What is Multiplication reveals periodicity in modular arithmetic?

Multiplication can show us repeating patterns when we work with remainders, it’s like noticing that your favorite toy appears every few steps in a long line of toys.

Imagine you have 7 candies, and you want to share them equally among 3 friends. If you give each friend as many candies as possible, there will be some left over, this is called the remainder. In math terms, we say that 7 \div 3 = 2 with a remainder of 1, or 7 \mod 3 = 1.

Now let's try multiplying numbers and seeing what happens to these remainders.
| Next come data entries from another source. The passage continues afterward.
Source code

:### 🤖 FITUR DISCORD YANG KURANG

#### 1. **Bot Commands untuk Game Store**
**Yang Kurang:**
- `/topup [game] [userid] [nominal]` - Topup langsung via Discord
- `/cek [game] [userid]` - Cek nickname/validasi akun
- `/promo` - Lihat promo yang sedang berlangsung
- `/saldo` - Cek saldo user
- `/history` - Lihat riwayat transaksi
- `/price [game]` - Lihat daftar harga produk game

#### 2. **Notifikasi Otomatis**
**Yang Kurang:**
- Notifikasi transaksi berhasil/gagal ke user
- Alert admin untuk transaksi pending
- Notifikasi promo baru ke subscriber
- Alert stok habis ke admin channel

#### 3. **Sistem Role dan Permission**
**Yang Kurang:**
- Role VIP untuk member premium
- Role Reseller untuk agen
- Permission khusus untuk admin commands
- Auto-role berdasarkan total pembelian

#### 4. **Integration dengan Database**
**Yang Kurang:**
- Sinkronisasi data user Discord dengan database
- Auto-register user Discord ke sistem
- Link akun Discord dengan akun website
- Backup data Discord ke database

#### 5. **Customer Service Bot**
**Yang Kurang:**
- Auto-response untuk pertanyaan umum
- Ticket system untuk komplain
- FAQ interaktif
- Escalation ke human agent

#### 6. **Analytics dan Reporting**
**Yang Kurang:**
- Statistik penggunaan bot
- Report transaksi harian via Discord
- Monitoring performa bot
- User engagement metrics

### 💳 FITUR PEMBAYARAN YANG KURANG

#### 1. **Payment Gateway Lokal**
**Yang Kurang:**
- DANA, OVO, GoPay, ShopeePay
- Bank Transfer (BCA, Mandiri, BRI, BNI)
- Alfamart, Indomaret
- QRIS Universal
Let’s take multiplication modulo 3, this means after every multiplication, we only care about the remainder when divided by 3.

• 2 × 1 = 2 → remainder is 2
• 2 × 2 = 4 → remainder is 1 (since 4 ÷ 3 leaves a remainder of 1)
• 2 × 3 = 6 → remainder is 0
• 2 × 4 = 8 → remainder is 2 (since 8 ÷ 3 leaves a remainder of 2)

You can see the remainders: 2, 1, 0, 2, 1, 0..., they repeat in a cycle! This is periodicity, and it shows up every time you use multiplication with remainders. It’s like stepping through a pattern on the floor, each step shows a new part of the same rhythm. Multiplication can show us repeating patterns when we work with remainders, it’s like noticing that your favorite toy appears every few steps in a long line of toys.

Imagine you have 7 candies, and you want to share them equally among 3 friends. If you give each friend as many candies as possible, there will be some left over, this is called the remainder. In math terms, we say that 7 \div 3 = 2 with a remainder of 1, or 7 \mod 3 = 1.

Now let's try multiplying numbers and seeing what happens to these remainders. Let’s take multiplication modulo 3, this means after every multiplication, we only care about the remainder when divided by 3.

• 2 × 1 = 2 → remainder is 2
• 2 × 2 = 4 → remainder is 1 (since 4 ÷ 3 leaves a remainder of 1)
• 2 × 3 = 6 → remainder is 0
• 2 × 4 = 8 → remainder is 2 (since 8 ÷ 3 leaves a remainder of 2)

You can see the remainders: 2, 1, 0, 2, 1, 0..., they repeat in a cycle! This is periodicity, and it shows up every time you use multiplication with remainders. It’s like stepping through a pattern on the floor, each step shows a new part of the same rhythm.